Helmholz Heike, Resuli Redon, Tacke Marius, Nourisa Jalil, Tomforde Sven, Aydin Roland, Willumeit-Römer Regine, Zeller-Plumhoff Berit
Institute of Metallic Biomaterials, Helmholz-Zentrum Hereon, Geesthacht, Germany.
Institute of Material Systems Modeling, Helmholz-Zentrum Hereon, Geesthacht, Germany.
Comput Struct Biotechnol J. 2025 Jun 8;27:2711-2718. doi: 10.1016/j.csbj.2025.06.023. eCollection 2025.

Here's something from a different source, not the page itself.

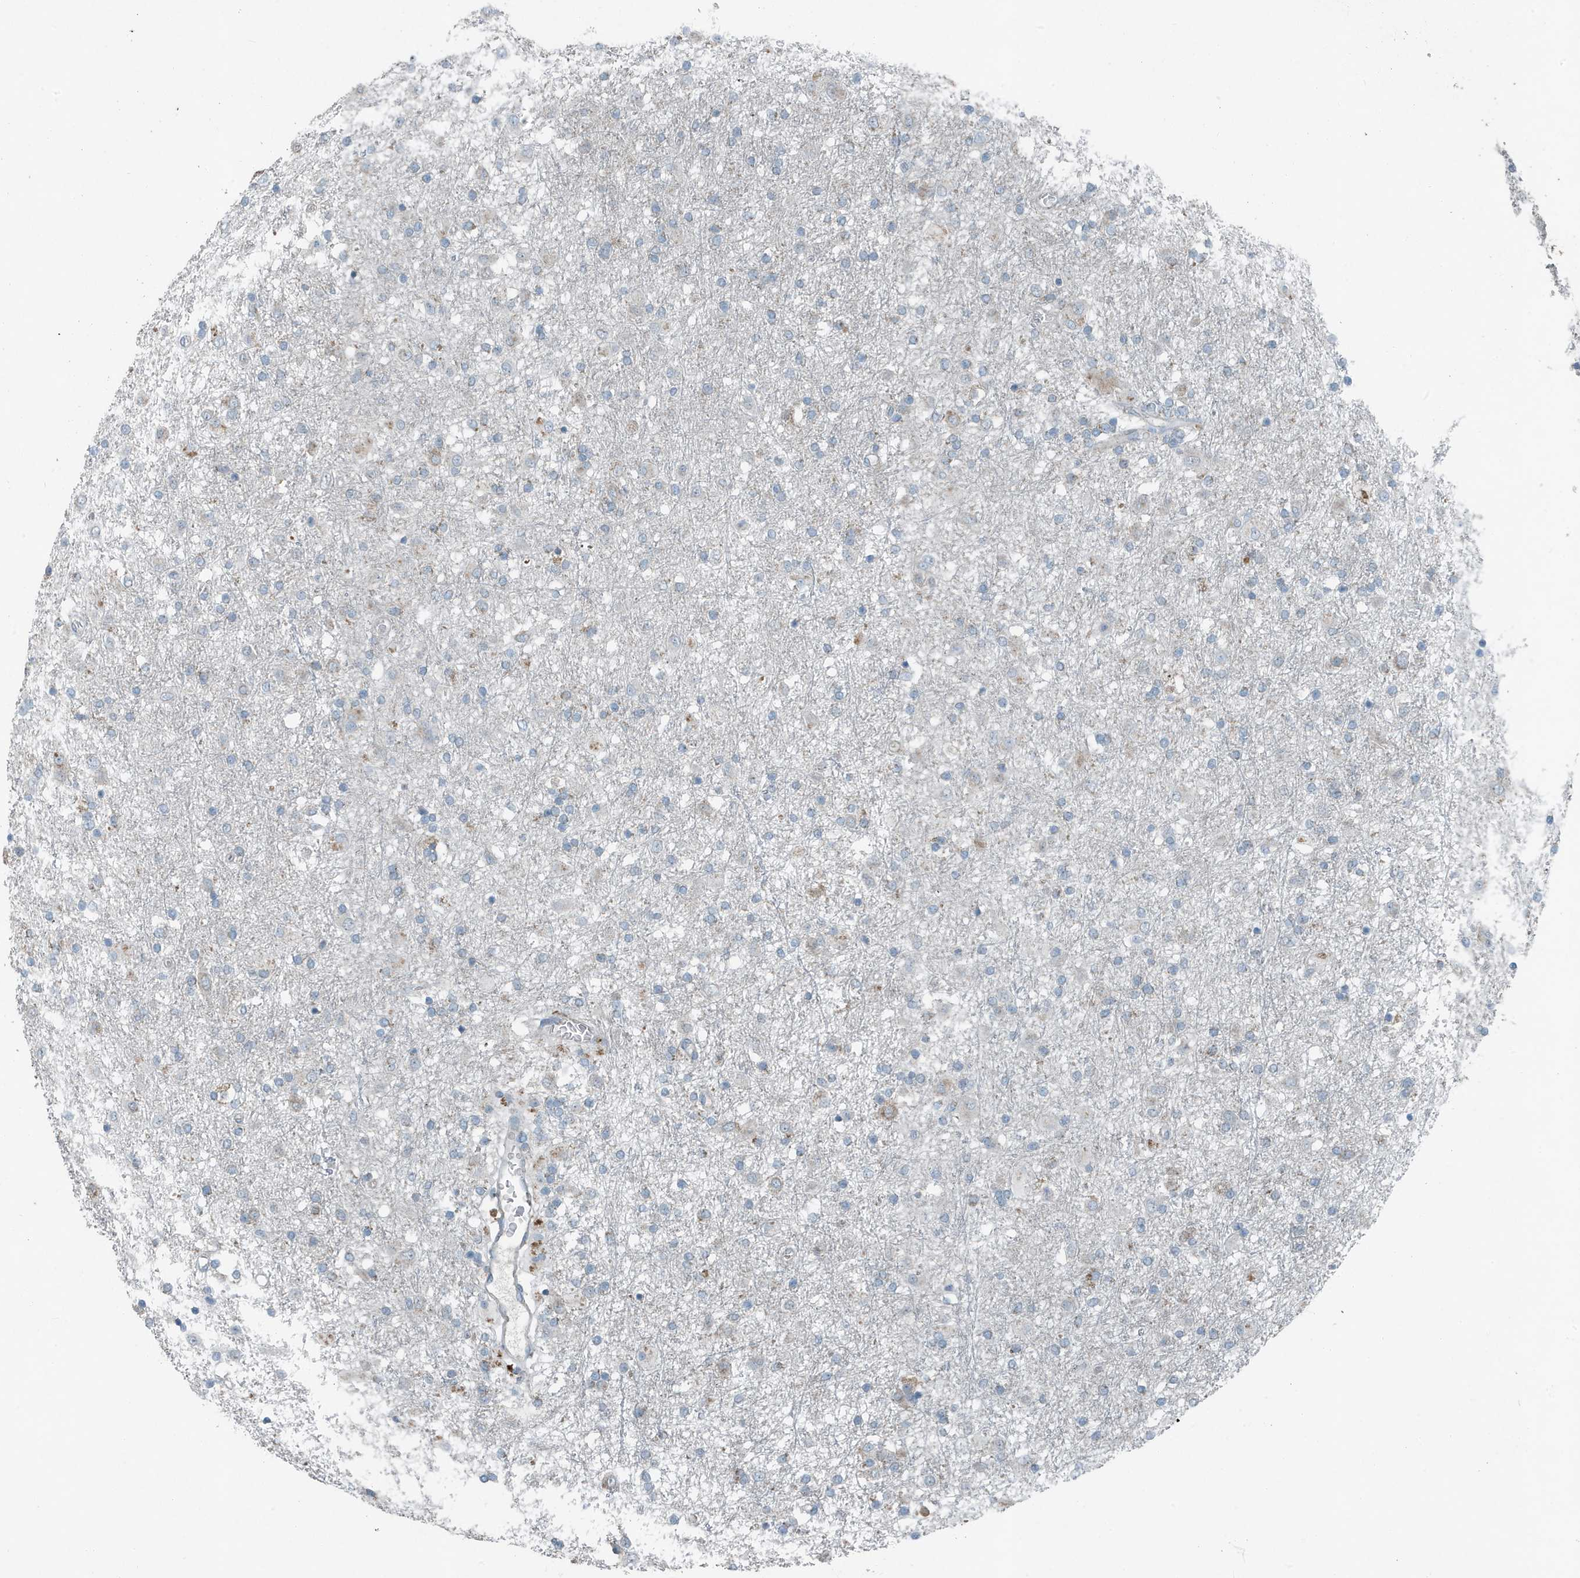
{"staining": {"intensity": "negative", "quantity": "none", "location": "none"}, "tissue": "glioma", "cell_type": "Tumor cells", "image_type": "cancer", "snomed": [{"axis": "morphology", "description": "Glioma, malignant, Low grade"}, {"axis": "topography", "description": "Brain"}], "caption": "Immunohistochemical staining of human glioma displays no significant positivity in tumor cells.", "gene": "MT-CYB", "patient": {"sex": "male", "age": 65}}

Angiogenesis is one of the first stages in fracture healing and bone repair. Therefore, numerous studies evaluating the effect of Mg as a promising degradable, metallic biomaterial on the proliferation and function of endothelial cells have been performed. However, these studies lack methodological homogeneity and therefore differ in fundamental conclusions. Here, Mg-concentration-, donor- and cell age- dependent relations to primary human umbilical cord vein endothelial cells (HUVEC) proliferation and migration were investigated systematically. The generated data were utilized to develop regression models in order to assess and predict the cell response on Mg exposition in a concentration range of 2-20 mM Mg in cell culture medium extract. A concentration of > 2 mM already induced a detrimental effect in the sensitive primary HUVECs. Molecular data quantifying angiogenesis markers supported this finding. An increased migration capacity has been observed at a concentration of 10 mM Mg. We compared linear regression, random forests, support vector machines, neural networks and large language models for the prediction of HUVEC proliferation for a number of scenarios. Using these machine learning methods, we were able to predict the proliferation of HUVECs for missing Mg concentrations and for missing passages with mean absolute errors below 10 % and as low as 8.5 %, respectively. Due to strong differences between the cell behaviour of different donors, information for missing donors can be predicted with mean absolute errors of 15.7 % only. Support vector machines with linear kernel performed best on the tested data, but large language models also showed promising results.
血管生成是骨折愈合和骨修复的最初阶段之一。因此,已经进行了大量研究,评估镁作为一种有前景的可降解金属生物材料对内皮细胞增殖和功能的影响。然而,这些研究缺乏方法学上的同质性,因此在基本结论上存在差异。在此,系统地研究了镁浓度、供体和细胞年龄与原代人脐静脉内皮细胞(HUVEC)增殖和迁移之间的关系。利用生成的数据建立回归模型,以评估和预测在细胞培养基提取物中镁浓度为2-20 mM范围内暴露时细胞的反应。浓度>2 mM就已经对敏感的原代HUVEC产生了有害影响。量化血管生成标志物的分子数据支持了这一发现。在镁浓度为10 mM时观察到迁移能力增强。我们比较了线性回归、随机森林、支持向量机、神经网络和大语言模型在多种情况下预测HUVEC增殖的能力。使用这些机器学习方法,我们能够分别以低于10%和低至8.5%的平均绝对误差预测缺失镁浓度和缺失传代次数时HUVEC的增殖情况。由于不同供体的细胞行为存在很大差异,对于缺失供体的信息,只能以15.7%的平均绝对误差进行预测。线性核支持向量机在测试数据上表现最佳,但大语言模型也显示出了有前景的结果。